Legends of the Jews records that when Jacob compared Dan to Judah, the tribal princes fell into a kind of stunned silence. To be likened to Judah was the highest honor possible. Judah was the royal tribe, the one from whom David would come, from whom kingship would descend forever. Calling Dan Judah's equal elevated the tribe of the serpent to the company of lions. That is why Dan led the fourth division of the Israelite camp in the desert, holding the most exposed position, guarding the rear of the march.
Bamidbar Rabbah, the midrashic compilation on Numbers, preserves a strange detail about why Dan offered ninth among the tribal princes during the Tabernacle dedication. The ninth position might seem obscure, but the Midrash reads it as precisely right. Dan was gathering all the stragglers, the forgotten ones, the people who had lost or broken their vessels. Dan collected what fell behind. Even in liturgical order, the tribe of the serpent performed the same function it performed on the march: it swept up the rear, gathered what was lost, let no one be left behind in the desert.
Dan's own deathbed confession, preserved in Ginzberg's retelling of early pseudepigraphic traditions, is one of the most honest moments in all the patriarchal literature. Gathering his children around him, Dan admits he had resolved to kill Joseph. Not Simeon, who struck the blow at the pit. Not the brothers who negotiated the price. Dan, who had planned it. He confesses to his children the anger that lived in him his whole life, the resentment that had aimed itself at his brother, the darkness he carried even while building a tribe. He urges his children: do not be moved by the spirit of hatred. It will blind you to the truth. It will convince you the serpent's strike is justice.
Dan's tribe inherited that duality. In the encampment, Dan and Naphtali together held the outermost position, on the edge of the wilderness, between Israel and whatever the desert might send. They were watchmen, guardians of the perimeter, the tribe that stood where the land ran out.
And then, in the end, Dan nearly disappeared. The tribe's territory in Canaan was swallowed by the Philistines, and Moses gave Dan a special blessing because the tribe had lost so much already. The name itself, the Sifrei Devarim notes, means judge.
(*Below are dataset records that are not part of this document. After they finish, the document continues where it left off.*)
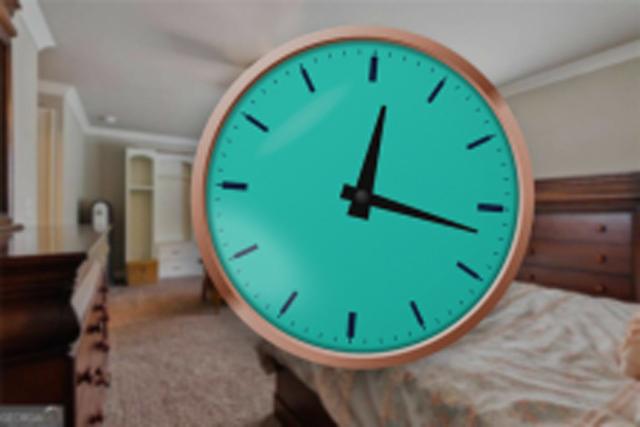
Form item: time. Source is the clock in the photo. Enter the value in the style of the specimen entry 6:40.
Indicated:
12:17
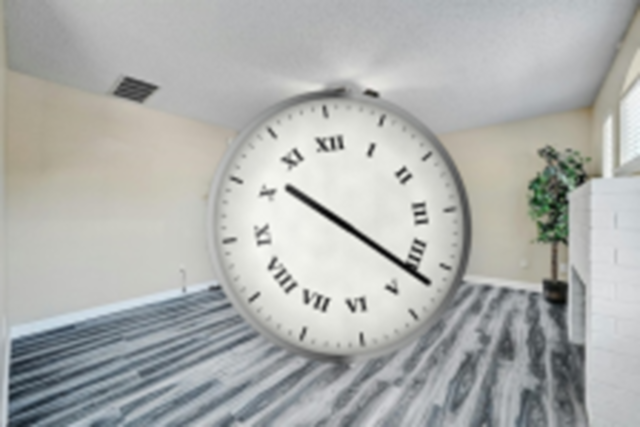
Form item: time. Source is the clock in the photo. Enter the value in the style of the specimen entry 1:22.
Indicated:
10:22
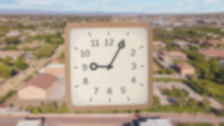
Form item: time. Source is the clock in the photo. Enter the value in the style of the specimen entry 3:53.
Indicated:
9:05
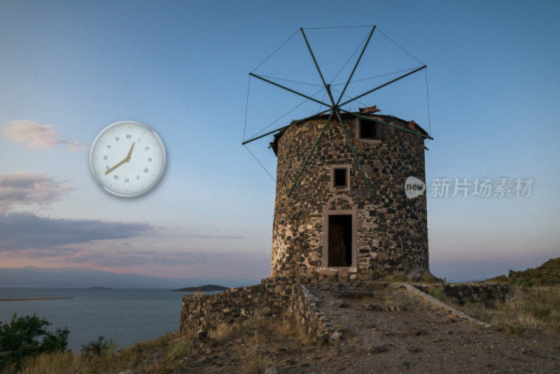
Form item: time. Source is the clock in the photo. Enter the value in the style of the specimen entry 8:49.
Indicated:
12:39
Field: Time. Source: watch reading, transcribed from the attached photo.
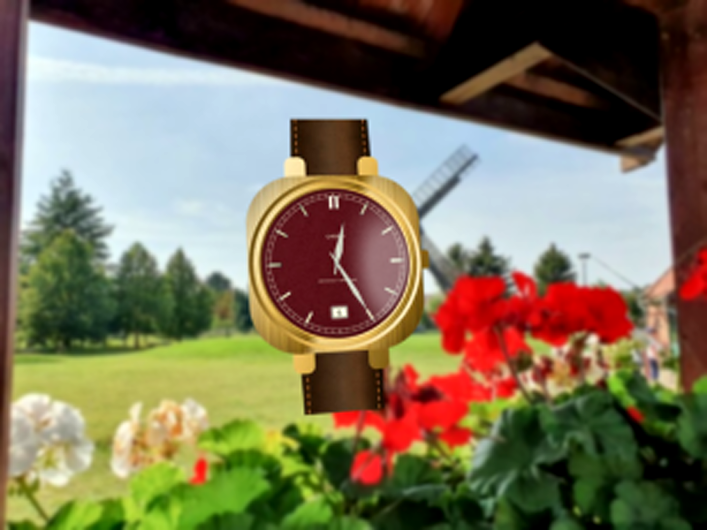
12:25
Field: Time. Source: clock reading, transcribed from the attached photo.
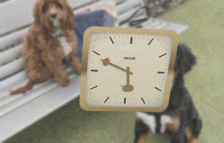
5:49
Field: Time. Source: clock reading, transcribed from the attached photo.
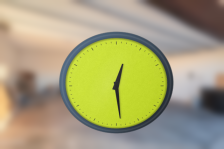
12:29
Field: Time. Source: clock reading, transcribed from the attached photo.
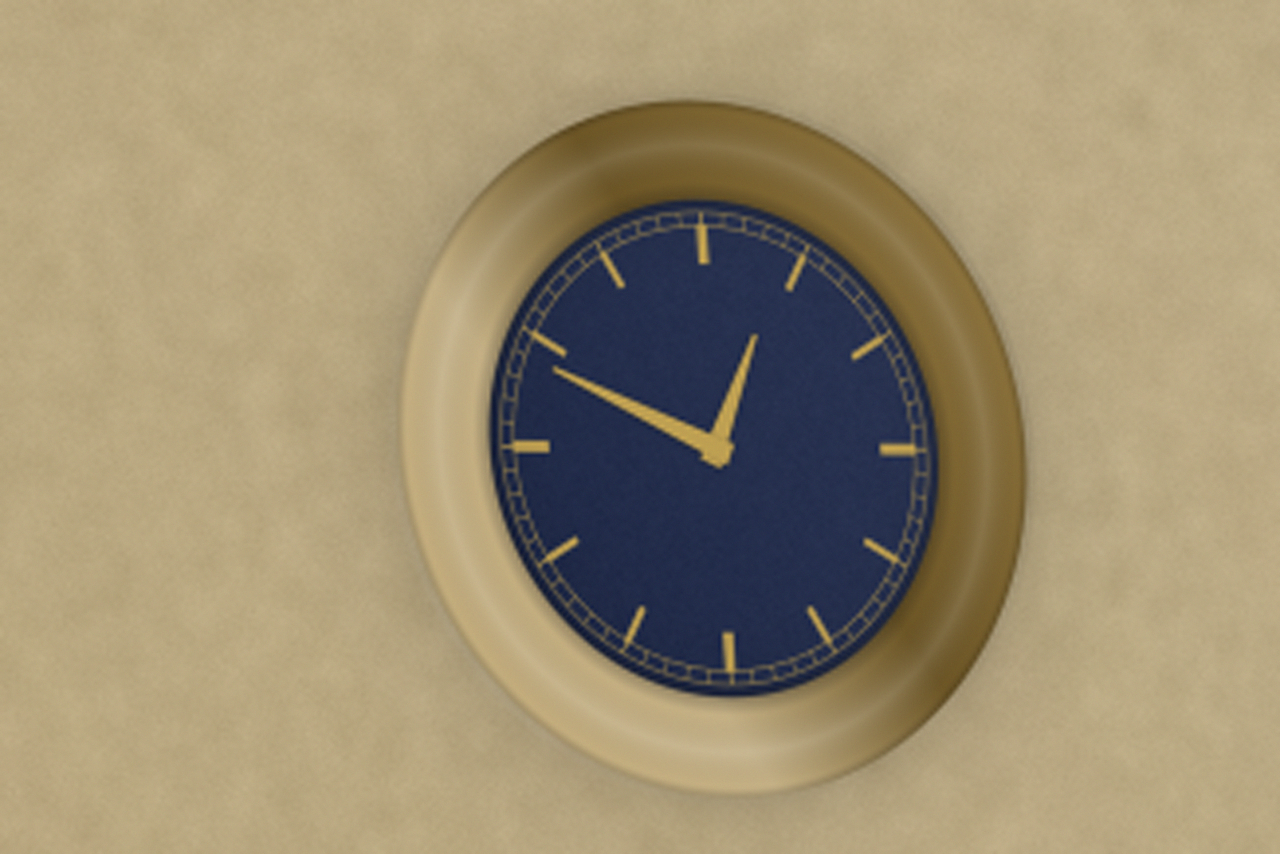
12:49
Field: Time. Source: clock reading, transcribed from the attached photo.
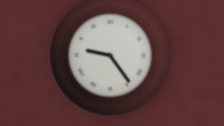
9:24
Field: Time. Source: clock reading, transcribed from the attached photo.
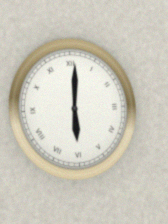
6:01
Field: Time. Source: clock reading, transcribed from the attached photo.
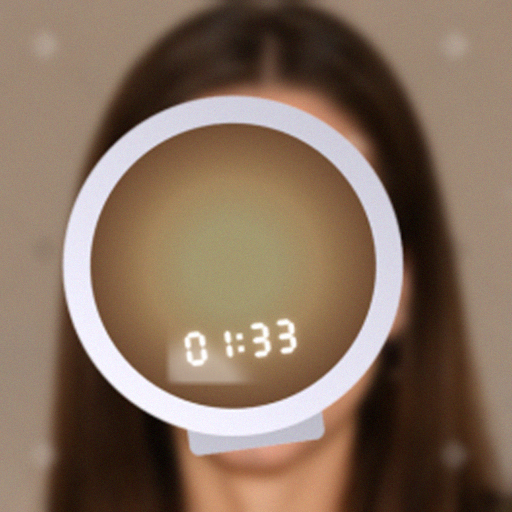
1:33
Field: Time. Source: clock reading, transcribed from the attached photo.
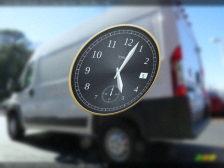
5:03
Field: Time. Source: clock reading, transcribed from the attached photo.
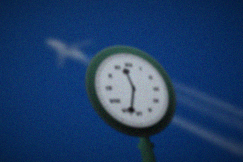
11:33
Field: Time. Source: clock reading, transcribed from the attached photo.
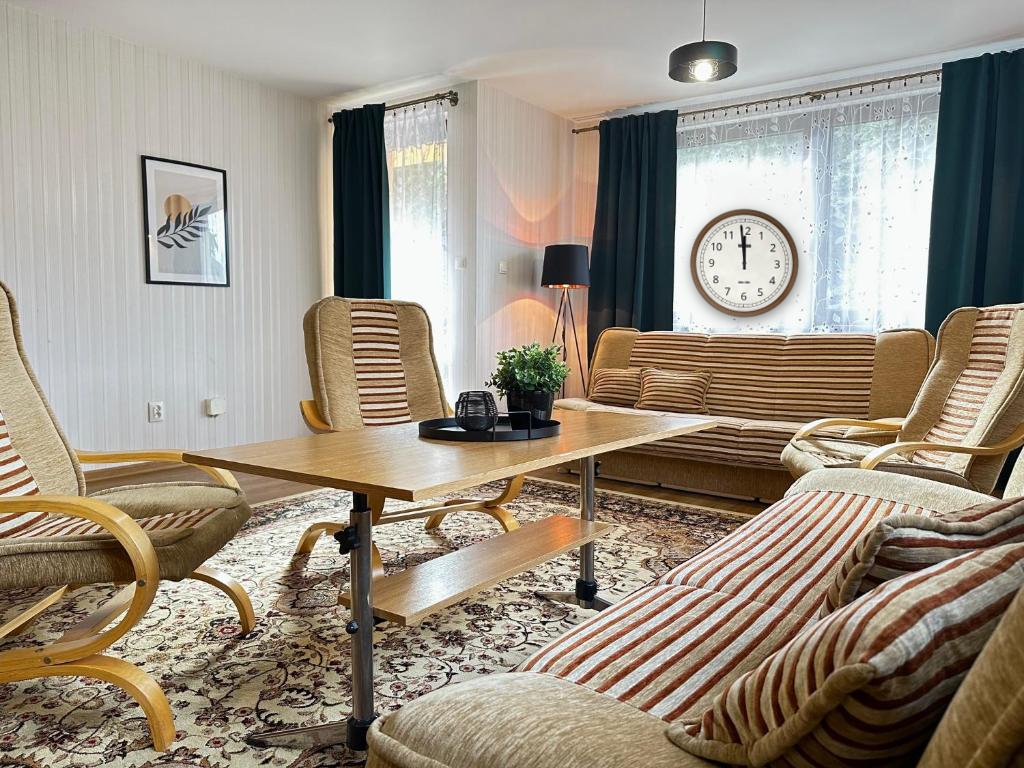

The tribe that judged itself honestly at the last, through its patriarch's confession, through Dan's admission that he had almost killed his brother, was the tribe that kept getting pushed to the edge and kept holding on.
The Midrash Rabbah contains hundreds of readings that find in the margins of Torah what the text says only in code. Dan's margin is this: the most honest people are sometimes the most dangerous. The serpent judges clearly. It strikes without warning. Whether that is catastrophe or salvation depends entirely on what it is striking.